About $900,000 will be spent to reconstruct LaSalle Street and McKinley and Park avenues, side streets that form a triangle just south of the water tower.

In the same area, water, storm sewer and sanitary sewer work will be funded by the utility fund.

Another $500,000 will be spent in a project with Anabaptist Mennonite Biblical Seminary and Concord Community Schools to construct new sidewalks and new lighting from Hively Avenue to Mishawaka Road and on Mishawaka Road from Benham Avenue to Sixth Street and new pedestrian signals at the intersection of Benham Avenue and Mishawaka Road.

Finally, $200,000 is going to resurfacing the street from the railroad underpass to Indiana Avenue, while replacing curb ramps and crosswalks in the same area.

Approval of the funds was delayed three weeks when several City Council members complained at their July 15 meeting that the money was going through the Capital Outlay Fund, although it would be taken from the General Fund.

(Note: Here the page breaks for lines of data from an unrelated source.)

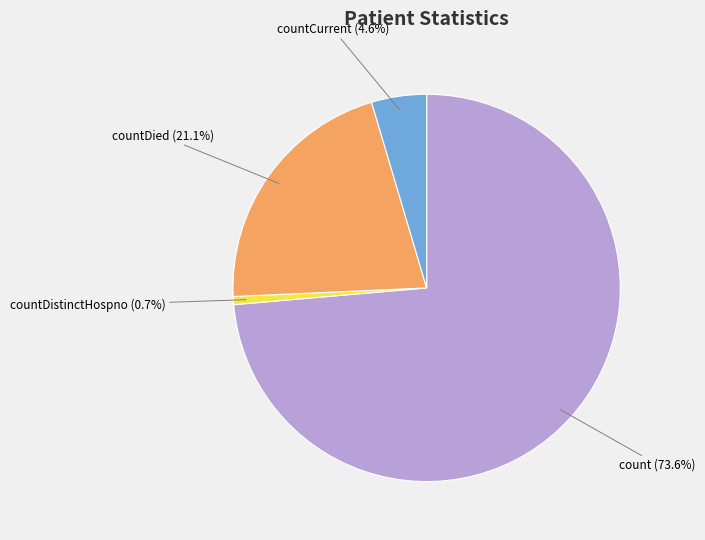

Is there any slice that represents more than half of the pie?

Yes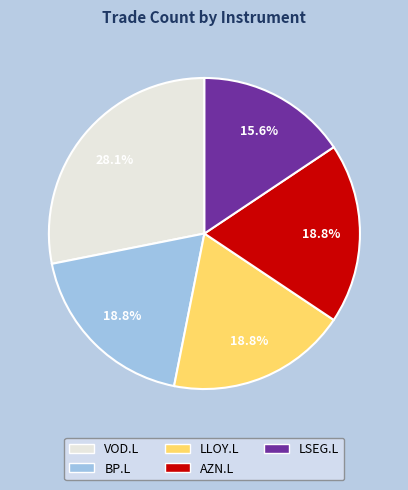

Which has a higher value, LSEG.L or VOD.L?

VOD.L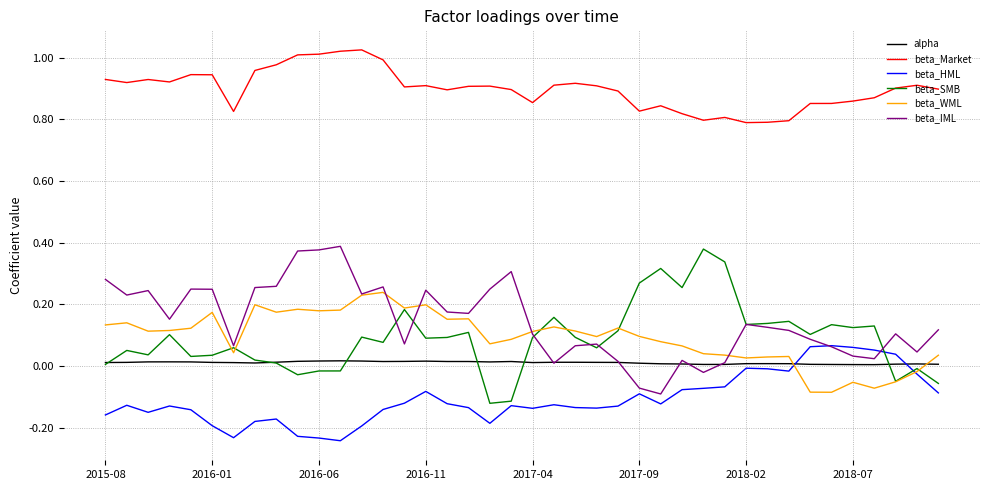

In beta_IML, how many points are lower than both neighbors (excluding endpoints)?

11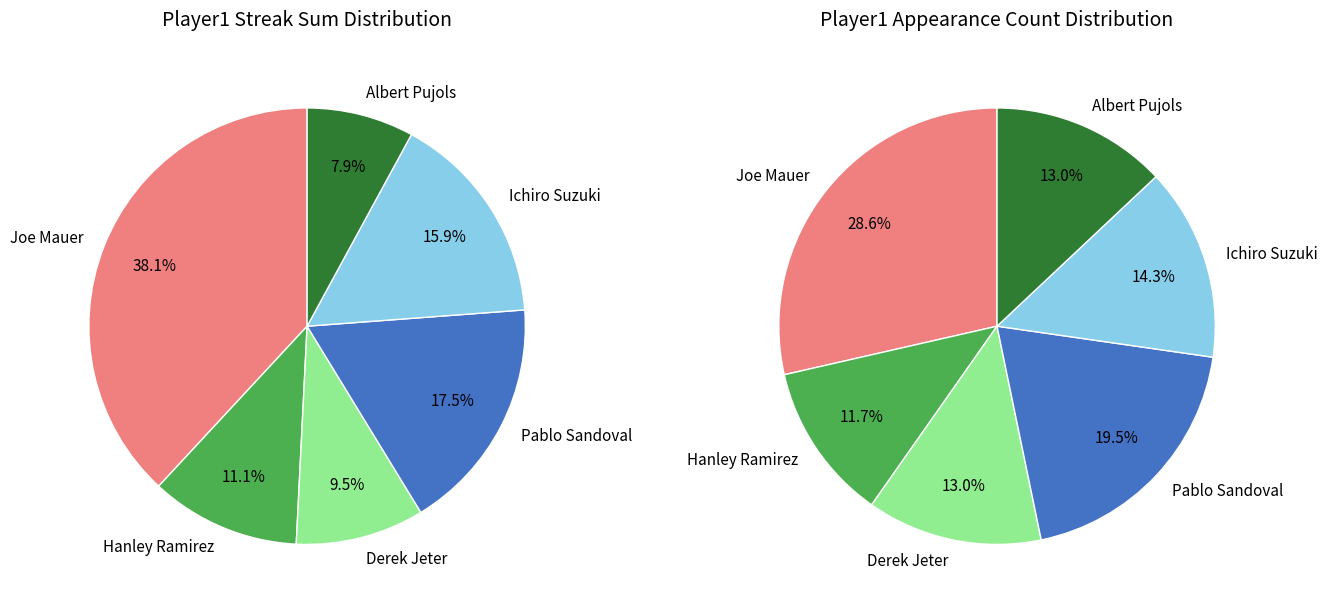

Rank the categories by value from lowest to highest.

Albert Pujols, Derek Jeter, Hanley Ramirez, Ichiro Suzuki, Pablo Sandoval, Joe Mauer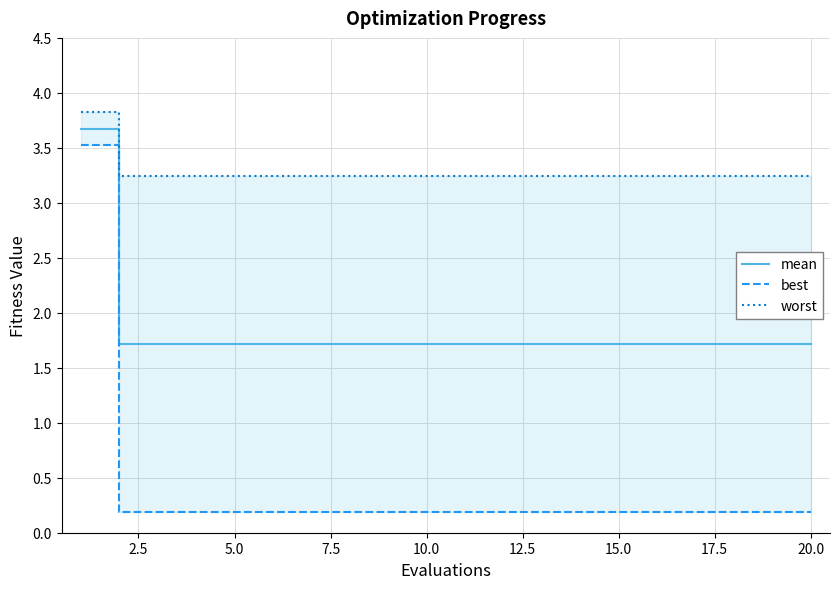

What is the lowest value of the worst series?

3.2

Members pointed out that the Capital Outlay Fund should be used only for projects that will create a direct return on investment for the city. The council removed an ordinance that would spend the money from capital outlay and amended another ordinance to spend the money directly from the General Fund.

Both AMBS and Concord Community Schools had representatives at the Aug. 5 City Council meeting, urging the council to appropriate the funds.

AMBS CFO and vice-president for administration Ron Ringenberg said the seminary would do its part to make the revamp possible.

“AMBS has been for this for the last 12 years,” he said. “We’re willing to do whatever we can.”

He suggested that might include the creation of new right-of-way or the seminary cleaning up the street in winter when they’re doing their own maintenance.

Nathan Koets, director of facilities at Concord Community Schools, said sidewalks will make a big difference for student and parents at West Side Elementary School.

“We are in full support of this project,” he said. 

According to the Mayor’s Office, construction will begin this year and conclude sometime in 2020.